▶ [BRIEF] Reproduce the entries word for word, and omit any picture you find in them.

Stored data:
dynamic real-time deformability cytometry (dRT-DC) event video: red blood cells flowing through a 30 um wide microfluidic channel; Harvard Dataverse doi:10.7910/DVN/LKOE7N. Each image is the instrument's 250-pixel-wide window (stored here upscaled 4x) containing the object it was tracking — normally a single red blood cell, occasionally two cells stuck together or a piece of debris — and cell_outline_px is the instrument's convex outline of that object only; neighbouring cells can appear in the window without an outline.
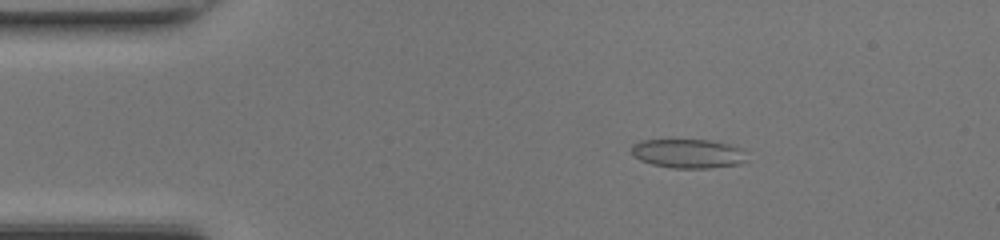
{"species": "common noctule bat (a hibernating species)", "species_latin": "Nyctalus noctula", "temperature_condition": "room temperature", "stored_images_in_passage": 48, "camera_frame_rate_fps": 3000, "um_per_image_px": 0.085, "animal": {"sex": "female", "body_mass_g": 17.0, "forearm_length_mm": 48.0}, "frame": {"image": 1, "passage_image": 8, "time_ms": 2.333, "image_size_px": [1000, 240], "cell_outline_px": [[748, 160], [740, 164], [708, 168], [672, 168], [652, 164], [640, 160], [632, 156], [632, 144], [640, 140], [708, 140], [732, 144], [740, 148]], "centroid_in_image_um": [58.48, 13.05], "position_along_channel_um": 26.5, "area_um2": 19.65}}
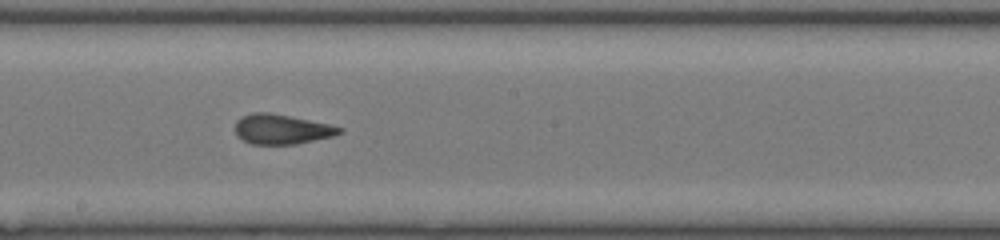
{"frame": {"image": 2, "passage_image": 26, "time_ms": 8.333, "image_size_px": [1000, 240], "cell_outline_px": [[344, 132], [336, 136], [296, 144], [252, 144], [236, 136], [236, 120], [252, 112], [268, 112], [328, 124], [344, 128]], "centroid_in_image_um": [23.97, 10.99], "position_along_channel_um": 224.2, "area_um2": 18.09}}
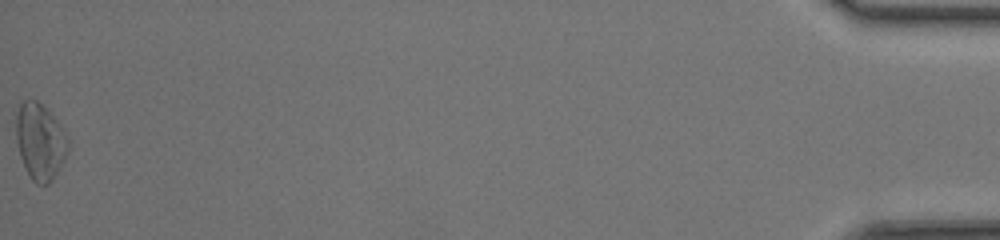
{"frame": {"image": 3, "passage_image": 48, "time_ms": 15.667, "image_size_px": [1000, 240], "cell_outline_px": [[68, 148], [64, 160], [52, 180], [48, 184], [36, 184], [32, 180], [20, 156], [16, 140], [16, 112], [20, 104], [24, 100], [36, 100], [56, 120], [68, 136]], "centroid_in_image_um": [3.4, 12.03], "position_along_channel_um": 431.8, "area_um2": 22.77}, "authors_computed_cell_mechanics": {"area_um2": 18.207, "velocity_mm_per_s": 4.3273, "shape_relaxation_time_tau1_ms": 6.2281, "shape_relaxation_time_tau2_ms": 0.9932, "deformation_change_tau1": 0.1817, "deformation_change_tau2": 0.0848}}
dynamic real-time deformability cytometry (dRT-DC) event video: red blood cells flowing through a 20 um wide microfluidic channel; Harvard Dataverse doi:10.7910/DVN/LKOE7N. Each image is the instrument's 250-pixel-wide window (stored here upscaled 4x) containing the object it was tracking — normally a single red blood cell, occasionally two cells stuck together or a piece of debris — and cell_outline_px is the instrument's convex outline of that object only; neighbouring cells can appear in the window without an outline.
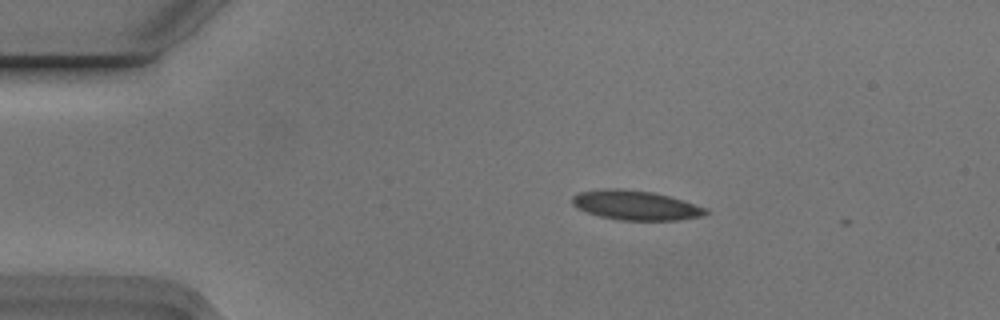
{"species": "Egyptian fruit bat (a non-hibernating species)", "species_latin": "Rousettus aegyptiacus", "temperature_condition": "cold", "stored_images_in_passage": 3, "camera_frame_rate_fps": 3000, "um_per_image_px": 0.085, "animal": {"sex": "male"}, "frame": {"image": 1, "passage_image": 2, "time_ms": 0.333, "image_size_px": [1000, 320], "cell_outline_px": [[708, 212], [704, 216], [680, 220], [620, 220], [600, 216], [576, 208], [572, 204], [572, 196], [580, 192], [604, 188], [616, 188], [652, 192], [684, 200], [708, 208]], "centroid_in_image_um": [54.05, 17.45], "position_along_channel_um": 30.9, "area_um2": 23.0}}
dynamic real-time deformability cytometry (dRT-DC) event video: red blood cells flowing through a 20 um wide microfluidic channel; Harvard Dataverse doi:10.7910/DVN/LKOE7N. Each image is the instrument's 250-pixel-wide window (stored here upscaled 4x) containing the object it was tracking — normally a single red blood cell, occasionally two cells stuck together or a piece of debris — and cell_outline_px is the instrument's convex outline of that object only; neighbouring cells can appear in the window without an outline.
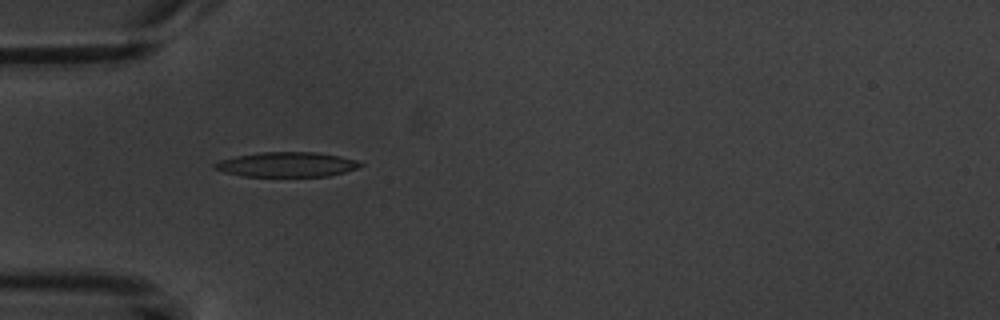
{"species": "common noctule bat (a hibernating species)", "species_latin": "Nyctalus noctula", "temperature_condition": "warm", "stored_images_in_passage": 6, "camera_frame_rate_fps": 3000, "um_per_image_px": 0.085, "animal": {"sex": "male", "body_mass_g": 20.1, "forearm_length_mm": 53.5}, "frame": {"image": 1, "passage_image": 1, "time_ms": 0.0, "image_size_px": [1000, 320], "cell_outline_px": [[364, 164], [356, 168], [344, 172], [328, 176], [244, 176], [224, 172], [212, 168], [212, 164], [220, 160], [236, 156], [260, 152], [316, 152], [340, 156], [356, 160]], "centroid_in_image_um": [24.35, 13.98], "position_along_channel_um": 60.7, "area_um2": 20.98}}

▶ [WRITTEN RESPONSE]
dynamic real-time deformability cytometry (dRT-DC) event video: red blood cells flowing through a 30 um wide microfluidic channel; Harvard Dataverse doi:10.7910/DVN/LKOE7N. Each image is the instrument's 250-pixel-wide window (stored here upscaled 4x) containing the object it was tracking — normally a single red blood cell, occasionally two cells stuck together or a piece of debris — and cell_outline_px is the instrument's convex outline of that object only; neighbouring cells can appear in the window without an outline.
{"species": "common noctule bat (a hibernating species)", "species_latin": "Nyctalus noctula", "temperature_condition": "room temperature", "stored_images_in_passage": 48, "camera_frame_rate_fps": 3000, "um_per_image_px": 0.085, "animal": {"sex": "female", "body_mass_g": 17.0, "forearm_length_mm": 48.0}, "frame": {"image": 1, "passage_image": 8, "time_ms": 2.333, "image_size_px": [1000, 240], "cell_outline_px": [[748, 160], [740, 164], [708, 168], [672, 168], [652, 164], [640, 160], [632, 156], [632, 144], [640, 140], [708, 140], [732, 144], [740, 148]], "centroid_in_image_um": [58.48, 13.05], "position_along_channel_um": 26.5, "area_um2": 19.65}}
{"frame": {"image": 2, "passage_image": 26, "time_ms": 8.333, "image_size_px": [1000, 240], "cell_outline_px": [[344, 132], [336, 136], [296, 144], [252, 144], [236, 136], [236, 120], [252, 112], [268, 112], [328, 124], [344, 128]], "centroid_in_image_um": [23.97, 10.99], "position_along_channel_um": 224.2, "area_um2": 18.09}}
{"frame": {"image": 3, "passage_image": 48, "time_ms": 15.667, "image_size_px": [1000, 240], "cell_outline_px": [[68, 148], [64, 160], [52, 180], [48, 184], [36, 184], [32, 180], [20, 156], [16, 140], [16, 112], [20, 104], [24, 100], [36, 100], [56, 120], [68, 136]], "centroid_in_image_um": [3.4, 12.03], "position_along_channel_um": 431.8, "area_um2": 22.77}, "authors_computed_cell_mechanics": {"area_um2": 18.207, "velocity_mm_per_s": 4.3273, "shape_relaxation_time_tau1_ms": 6.2281, "shape_relaxation_time_tau2_ms": 0.9932, "deformation_change_tau1": 0.1817, "deformation_change_tau2": 0.0848}}
dynamic real-time deformability cytometry (dRT-DC) event video: red blood cells flowing through a 20 um wide microfluidic channel; Harvard Dataverse doi:10.7910/DVN/LKOE7N. Each image is the instrument's 250-pixel-wide window (stored here upscaled 4x) containing the object it was tracking — normally a single red blood cell, occasionally two cells stuck together or a piece of debris — and cell_outline_px is the instrument's convex outline of that object only; neighbouring cells can appear in the window without an outline.
{"species": "Egyptian fruit bat (a non-hibernating species)", "species_latin": "Rousettus aegyptiacus", "temperature_condition": "cold", "stored_images_in_passage": 3, "camera_frame_rate_fps": 3000, "um_per_image_px": 0.085, "animal": {"sex": "male"}, "frame": {"image": 1, "passage_image": 2, "time_ms": 0.333, "image_size_px": [1000, 320], "cell_outline_px": [[708, 212], [704, 216], [680, 220], [620, 220], [600, 216], [576, 208], [572, 204], [572, 196], [580, 192], [604, 188], [616, 188], [652, 192], [684, 200], [708, 208]], "centroid_in_image_um": [54.05, 17.45], "position_along_channel_um": 30.9, "area_um2": 23.0}}
dynamic real-time deformability cytometry (dRT-DC) event video: red blood cells flowing through a 20 um wide microfluidic channel; Harvard Dataverse doi:10.7910/DVN/LKOE7N. Each image is the instrument's 250-pixel-wide window (stored here upscaled 4x) containing the object it was tracking — normally a single red blood cell, occasionally two cells stuck together or a piece of debris — and cell_outline_px is the instrument's convex outline of that object only; neighbouring cells can appear in the window without an outline.
{"species": "common noctule bat (a hibernating species)", "species_latin": "Nyctalus noctula", "temperature_condition": "warm", "stored_images_in_passage": 6, "camera_frame_rate_fps": 3000, "um_per_image_px": 0.085, "animal": {"sex": "male", "body_mass_g": 20.1, "forearm_length_mm": 53.5}, "frame": {"image": 1, "passage_image": 1, "time_ms": 0.0, "image_size_px": [1000, 320], "cell_outline_px": [[364, 164], [356, 168], [344, 172], [328, 176], [244, 176], [224, 172], [212, 168], [212, 164], [220, 160], [236, 156], [260, 152], [316, 152], [340, 156], [356, 160]], "centroid_in_image_um": [24.35, 13.98], "position_along_channel_um": 60.7, "area_um2": 20.98}}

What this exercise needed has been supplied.